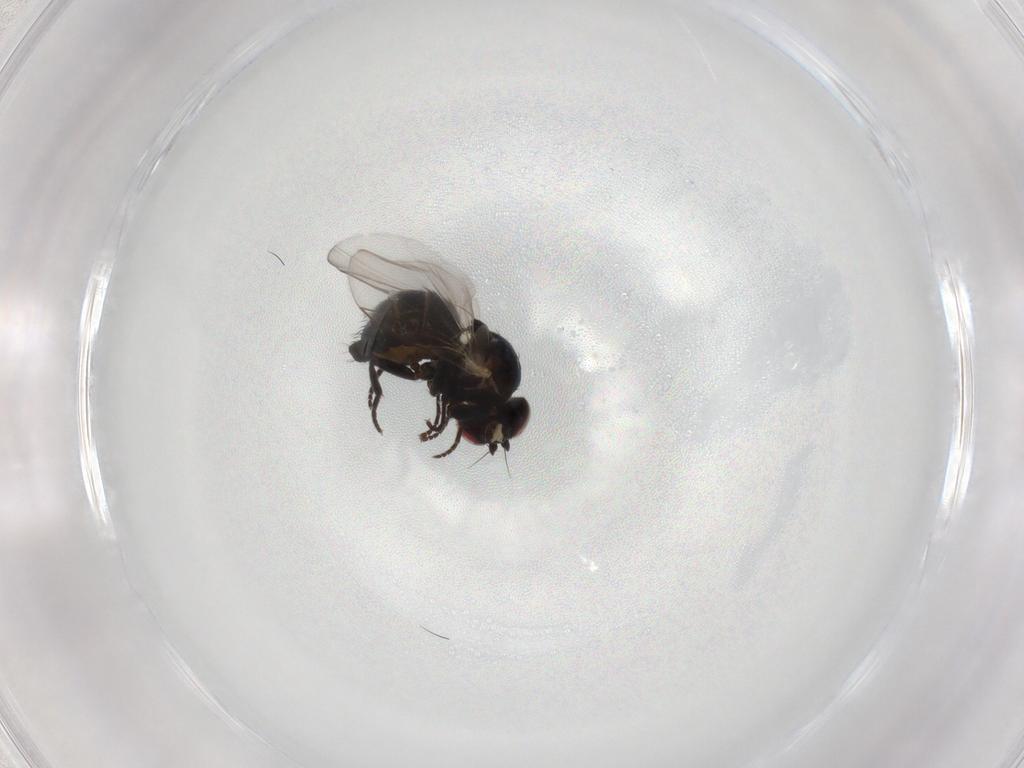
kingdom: Animalia
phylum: Arthropoda
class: Insecta
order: Diptera
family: Agromyzidae
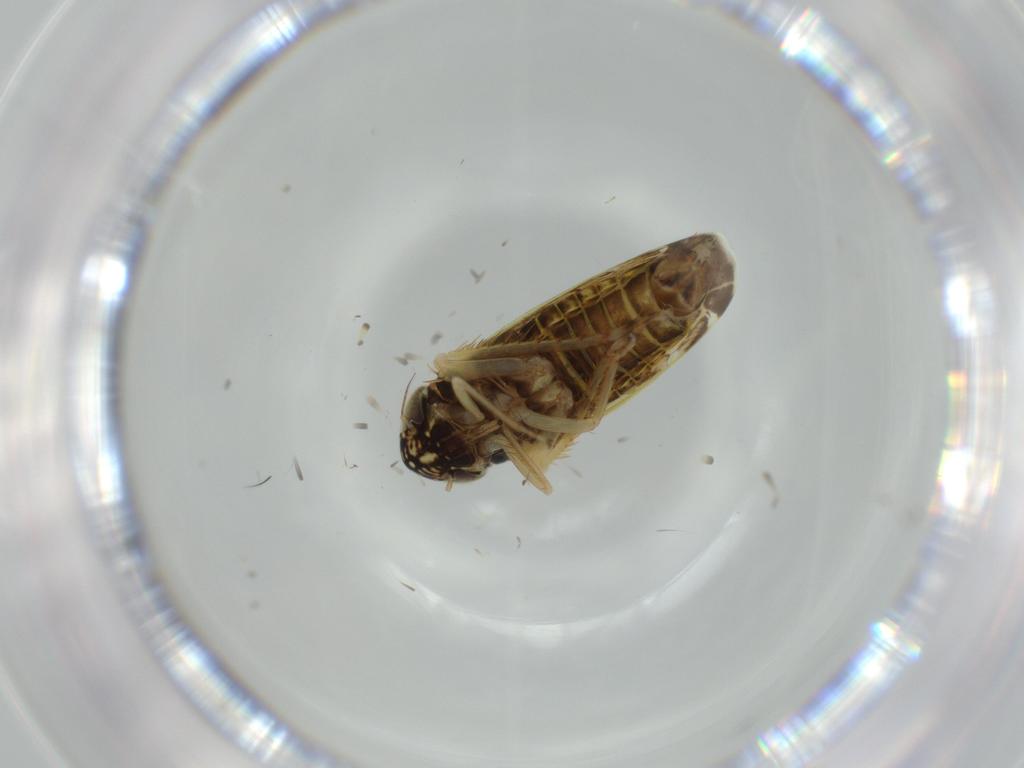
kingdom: Animalia
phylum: Arthropoda
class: Insecta
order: Hemiptera
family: Cicadellidae
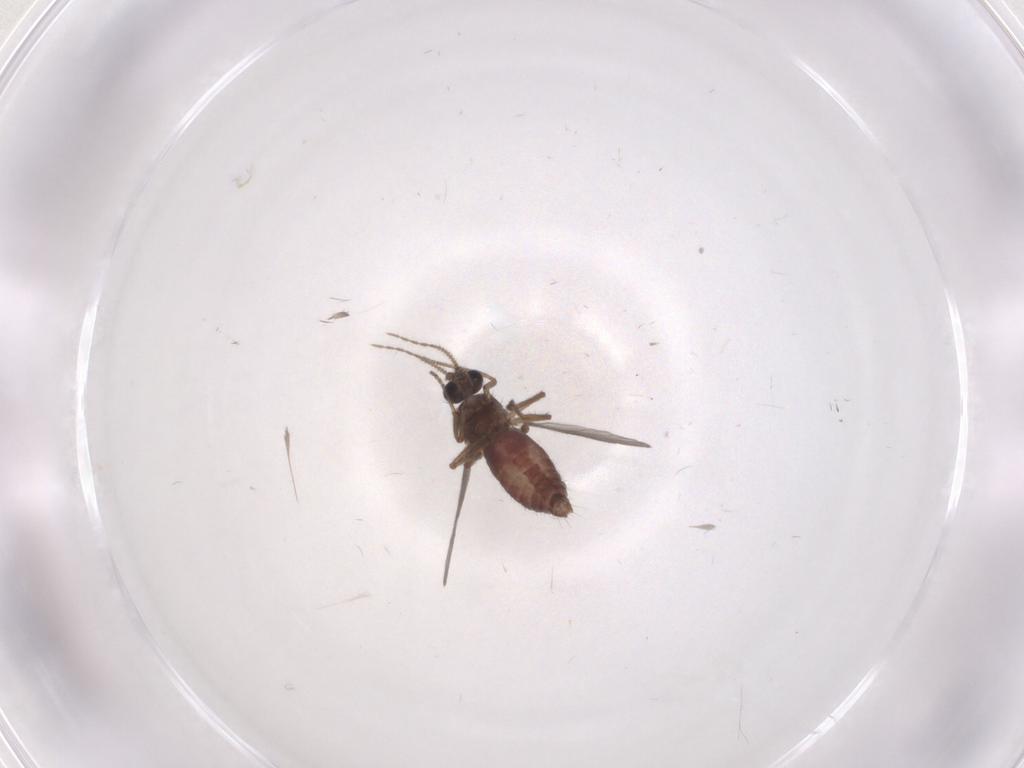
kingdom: Animalia
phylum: Arthropoda
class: Insecta
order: Diptera
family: Ceratopogonidae
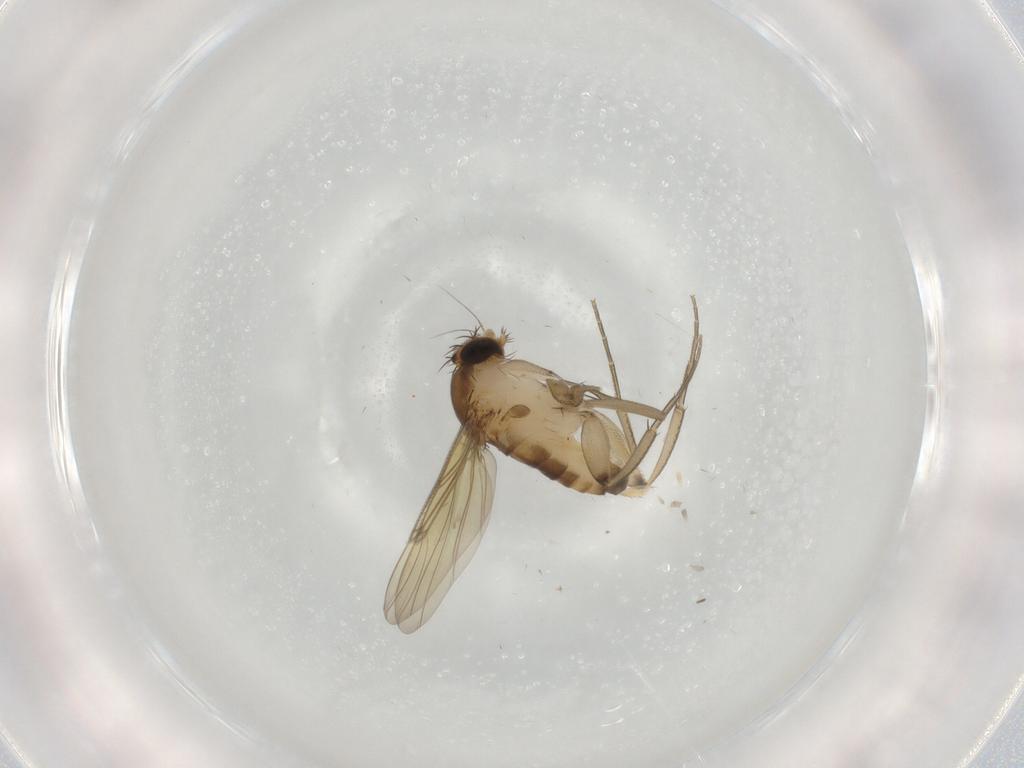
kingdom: Animalia
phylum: Arthropoda
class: Insecta
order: Diptera
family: Phoridae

_Task prompt_: Reproduce every text line in the records above word for word, leaving out the pictures.

_Answer below_:
kingdom: Animalia
phylum: Arthropoda
class: Insecta
order: Diptera
family: Agromyzidae
kingdom: Animalia
phylum: Arthropoda
class: Insecta
order: Hemiptera
family: Cicadellidae
kingdom: Animalia
phylum: Arthropoda
class: Insecta
order: Diptera
family: Ceratopogonidae
kingdom: Animalia
phylum: Arthropoda
class: Insecta
order: Diptera
family: Phoridae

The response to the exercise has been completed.